Height: 5 ft 6 in
Born: January 12, 1869
Died: May 5, 1942
Birthplace: West Kirby, England
Before America’s Bobby Jones, we had England’s Harold Horsfall Hilton. Like Jones, Hilton competed against and often beat the best professionals of the time. Hilton was born in West Kirby, England in 1869. He won both the U.S. Amateur (becoming the first foreign born player to do so) and the British Amateur titles in 1911, becoming only the second player to accomplish the feat. Hilton won three other British Amateur championships.

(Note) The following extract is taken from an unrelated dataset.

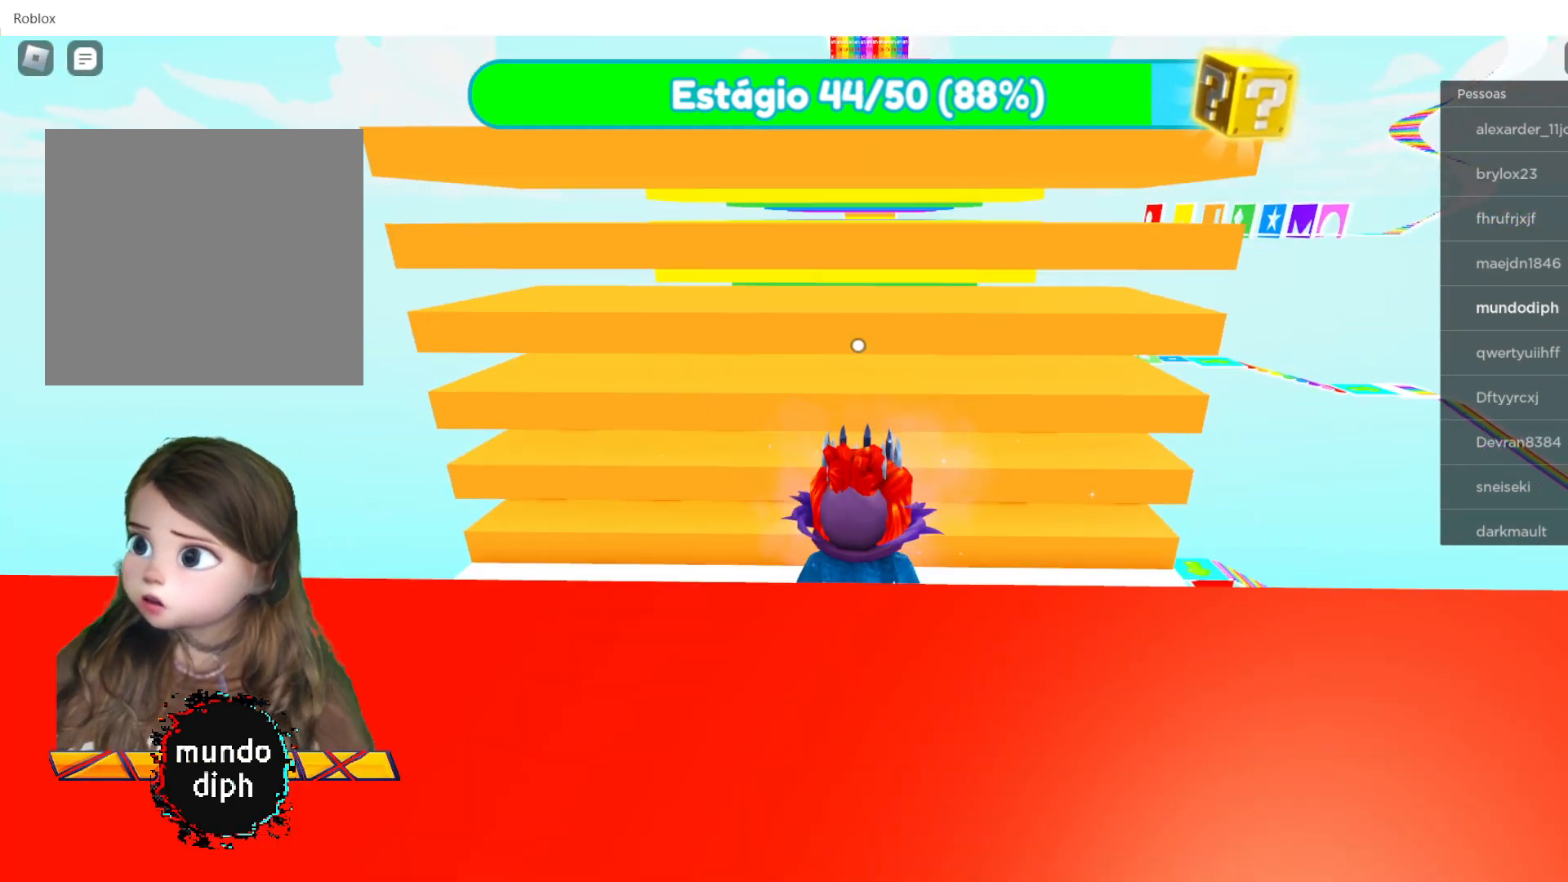
{"buttons": [], "left_stick": "up", "right_stick": "center", "events": []}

More impressively, Hilton won the professional British Open, “the Open Championship” twice. Hilton won in 1892 at Muirfield and again, five years later at Royal Liverpool.
Hilton’s passion for the game extended beyond playing. He helped design Ferndown Golf Club in Dorset, a course which hosted Open Championship qualifying over the years. He also wrote about the game and served as editor for both Golf Illustrated and Golf Monthly.
In 1978, the World Golf Hall of Fame inducted Hilton into their shrine – more than 35 years after his death.
In that 1911 U.S. Amateur win, Hilton hit a golf shot on the 37th hole (first play-off hole in a 36-hole match play) that was still talked about decades later. Hilton pushed a three-wood and the golf ball was headed into a waste area to the right of the green. The ball struck a rock and ricocheted onto the green. His stunned opponent, Fred Herreshoff, mishit his next shot and made bogey. The unlikely turn of events allowed Hilton to become the first foreign born player to win the U.S. Amateur. Legendary sports writer Herbert Warren Wind called it, “the most discussed single shot ever played in an American tournament.”